Sixty patients were tracked over a period of five years. Thirty of them received computer-assisted cognitive training. The other thirty received occupational therapy.
A subsample of 55 patients was traced over a five-year period after the end of the cognitive remediation. Their time until first relapse and time in psychosis were observed retrospectively from their medical records.
The study indicates cognitive remediation significantly improved problem solving, memory and attention with high effect sizes. Employment status, a post test verbal memory performance measure and a measure of executive functioning outperformed all other measures in the prediction of time to relapse.

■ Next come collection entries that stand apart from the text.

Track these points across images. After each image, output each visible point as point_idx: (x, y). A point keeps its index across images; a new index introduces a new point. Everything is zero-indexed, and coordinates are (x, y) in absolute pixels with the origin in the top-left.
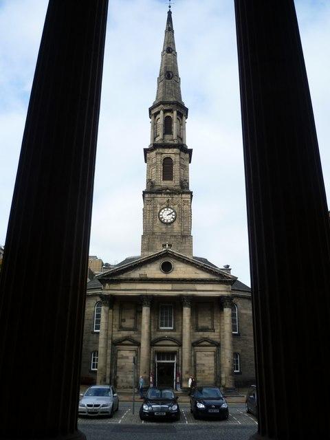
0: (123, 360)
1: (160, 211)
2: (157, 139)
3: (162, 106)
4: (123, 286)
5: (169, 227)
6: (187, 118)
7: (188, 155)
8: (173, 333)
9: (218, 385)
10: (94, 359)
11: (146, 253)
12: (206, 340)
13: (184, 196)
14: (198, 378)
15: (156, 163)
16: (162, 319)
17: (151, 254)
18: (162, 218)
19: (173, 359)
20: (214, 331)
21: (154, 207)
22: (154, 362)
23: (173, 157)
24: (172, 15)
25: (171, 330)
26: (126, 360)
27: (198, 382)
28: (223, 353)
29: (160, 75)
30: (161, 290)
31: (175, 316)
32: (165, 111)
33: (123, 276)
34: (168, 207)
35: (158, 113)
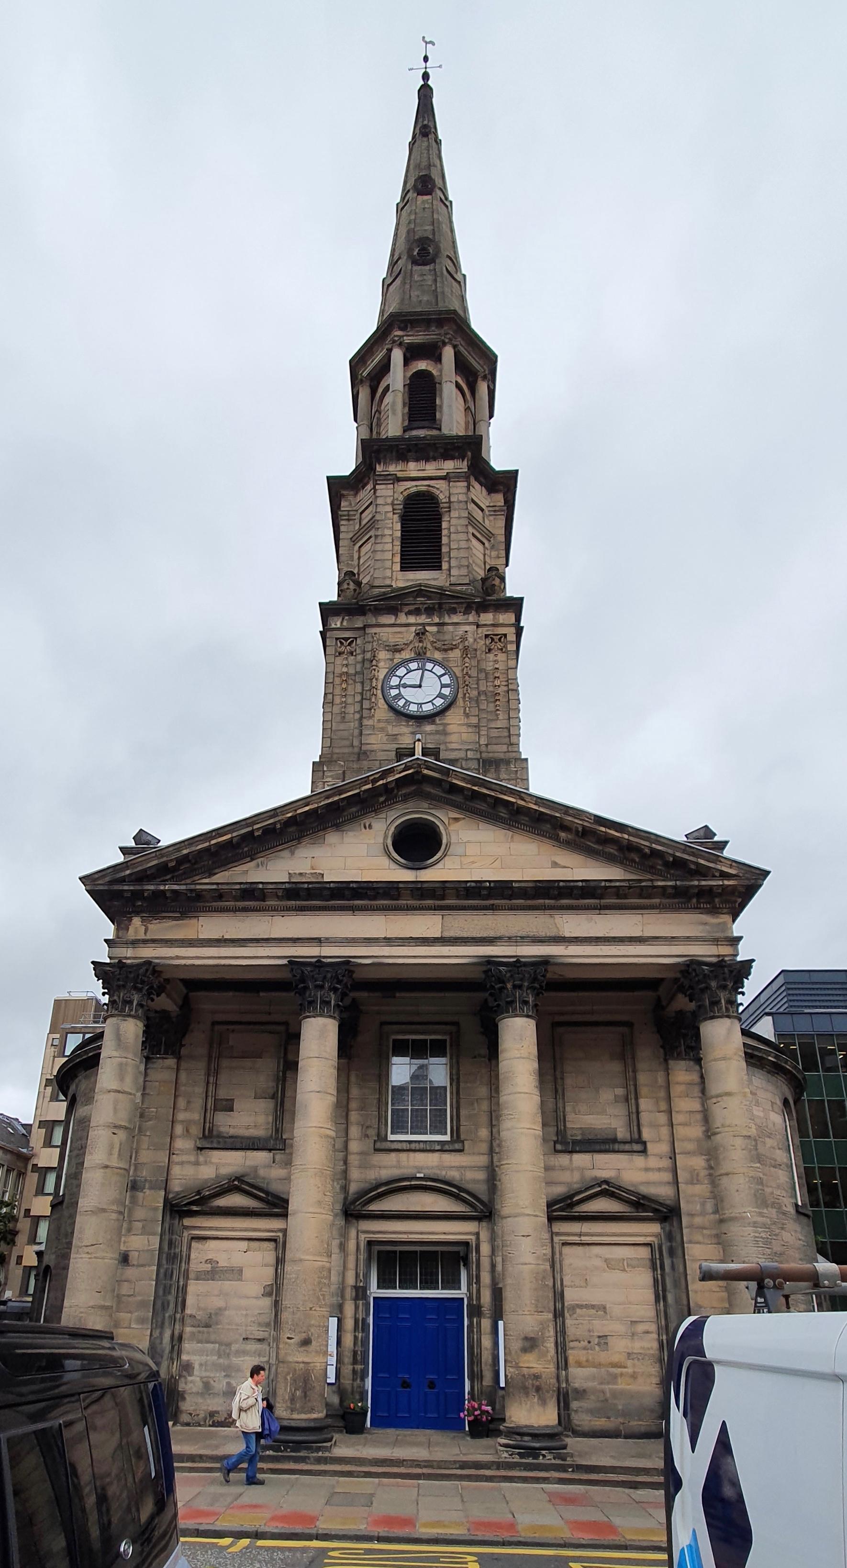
13: (487, 618)
22: (360, 1292)
26: (228, 1285)
27: (581, 1394)
30: (388, 941)
34: (420, 656)
35: (384, 368)
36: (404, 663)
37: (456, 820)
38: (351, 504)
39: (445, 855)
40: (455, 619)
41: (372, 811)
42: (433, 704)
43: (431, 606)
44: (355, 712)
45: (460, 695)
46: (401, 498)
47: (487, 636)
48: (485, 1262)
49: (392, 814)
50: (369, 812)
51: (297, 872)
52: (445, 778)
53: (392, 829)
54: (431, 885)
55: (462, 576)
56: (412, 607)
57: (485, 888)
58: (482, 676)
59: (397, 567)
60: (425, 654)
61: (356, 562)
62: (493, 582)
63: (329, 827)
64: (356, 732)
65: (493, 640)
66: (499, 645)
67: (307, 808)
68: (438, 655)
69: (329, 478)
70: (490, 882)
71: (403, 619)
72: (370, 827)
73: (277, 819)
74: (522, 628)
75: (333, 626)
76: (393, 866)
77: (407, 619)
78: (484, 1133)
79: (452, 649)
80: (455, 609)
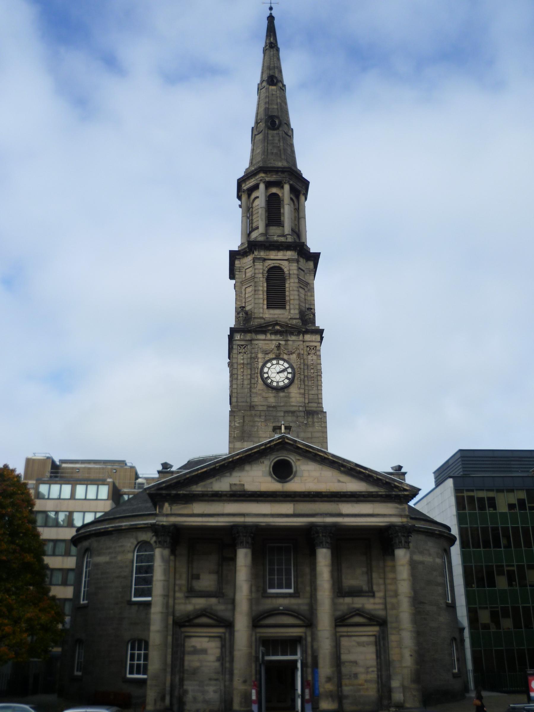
0: (195, 657)
1: (264, 365)
2: (254, 235)
3: (262, 175)
4: (198, 508)
5: (282, 394)
6: (306, 199)
7: (311, 264)
8: (294, 601)
9: (385, 702)
10: (132, 656)
11: (238, 445)
12: (359, 612)
13: (308, 337)
14: (347, 690)
15: (253, 277)
16: (271, 572)
17: (248, 446)
18: (268, 377)
19: (295, 653)
20: (373, 596)
21: (251, 358)
23: (285, 265)
24: (276, 22)
25: (290, 596)
27: (347, 697)
28: (393, 638)
29: (257, 123)
31: (296, 565)
32: (269, 185)
33: (198, 488)
34: (278, 358)
35: (256, 187)
36: (270, 360)
37: (299, 460)
38: (240, 263)
39: (295, 476)
42: (284, 382)
43: (282, 331)
44: (247, 385)
45: (296, 378)
46: (266, 269)
47: (307, 346)
48: (309, 645)
49: (272, 457)
51: (233, 483)
52: (295, 444)
53: (272, 464)
55: (296, 314)
58: (306, 367)
59: (265, 307)
60: (280, 356)
61: (243, 295)
62: (310, 317)
64: (249, 395)
65: (310, 348)
66: (313, 351)
67: (238, 457)
68: (285, 357)
69: (230, 251)
70: (313, 492)
71: (269, 336)
72: (263, 462)
73: (225, 462)
74: (323, 337)
75: (236, 338)
76: (273, 481)
78: (308, 589)
79: (292, 354)
80: (293, 332)
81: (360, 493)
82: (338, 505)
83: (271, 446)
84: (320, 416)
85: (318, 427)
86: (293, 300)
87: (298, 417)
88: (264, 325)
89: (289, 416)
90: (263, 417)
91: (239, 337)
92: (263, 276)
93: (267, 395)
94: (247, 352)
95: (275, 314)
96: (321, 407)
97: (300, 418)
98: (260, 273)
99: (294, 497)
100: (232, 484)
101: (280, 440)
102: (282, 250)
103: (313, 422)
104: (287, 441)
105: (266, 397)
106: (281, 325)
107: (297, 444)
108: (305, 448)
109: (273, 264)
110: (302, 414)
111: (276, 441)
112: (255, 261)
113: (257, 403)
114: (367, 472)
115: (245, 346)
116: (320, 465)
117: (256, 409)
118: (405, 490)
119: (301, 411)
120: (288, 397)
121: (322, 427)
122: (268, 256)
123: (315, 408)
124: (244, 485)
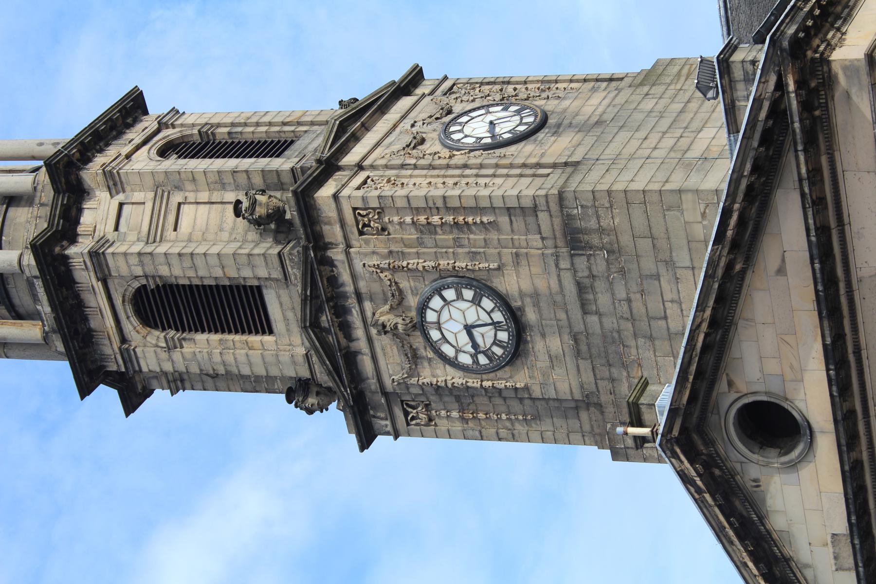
1: (453, 363)
5: (531, 316)
34: (420, 326)
37: (730, 384)
40: (345, 277)
41: (735, 480)
47: (361, 233)
49: (733, 455)
50: (737, 483)
51: (833, 561)
53: (755, 457)
54: (842, 435)
56: (341, 335)
57: (837, 374)
63: (765, 528)
67: (751, 565)
68: (413, 301)
70: (828, 370)
71: (362, 344)
72: (755, 481)
77: (358, 339)
80: (328, 279)
81: (813, 233)
82: (860, 281)
83: (699, 475)
84: (575, 211)
85: (612, 218)
86: (226, 270)
87: (595, 273)
88: (328, 362)
89: (595, 300)
90: (613, 370)
91: (383, 423)
92: (175, 347)
93: (543, 362)
94: (423, 402)
95: (286, 319)
96: (547, 202)
97: (594, 267)
98: (170, 356)
99: (852, 412)
100: (836, 564)
101: (678, 451)
102: (77, 296)
103: (601, 231)
104: (676, 432)
105: (550, 357)
106: (313, 312)
107: (682, 406)
108: (689, 386)
109: (128, 318)
110: (581, 263)
111: (682, 462)
112: (137, 368)
113: (575, 384)
114: (737, 206)
115: (405, 406)
116: (737, 325)
117: (594, 389)
118: (780, 85)
119: (572, 264)
120: (536, 296)
121: (611, 207)
122: (111, 333)
123: (554, 219)
124: (834, 535)
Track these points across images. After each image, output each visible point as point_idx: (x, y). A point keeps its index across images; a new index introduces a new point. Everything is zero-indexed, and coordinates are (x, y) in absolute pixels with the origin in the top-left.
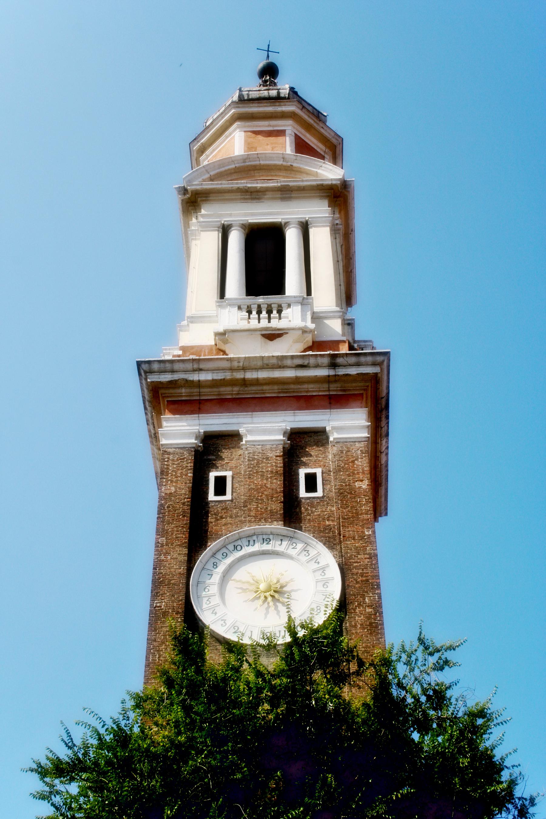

The research suggests cognitive remediation of neurocognitive deficits is vital because it enhances cognition directly and impacts positively on the clinical course indirectly via improved neurocognition.
(Cognitive remediation improves cognition and good cognitive performance increases time to relapse - result of a 5 year catamnestic study in schizophrenia patients, retrieved on July 12, 2013 from http://www.ncbi.nlm.nih.gove/pubmed/23837673)
Leading researchers have proposed for numerous years that cognitive deficits are linked to functional outcome and are the true hallmark of schizophrenia symptoms.
The FDA approved Latuda to treat depression from bipolar disorder. Latuda is the most recent schizophrenia drug to come on the market in 2010.
For the treatment of bipolar, the drug will be used either by itself or in conjunction with other medications, such as lithium or valproate.
Two clinical trials supported the evidence that Latuda could be used for major episodes of depression related to bipolar disorder.
About 10.4 million Americans experience bipolar-related depression that results in mood swings.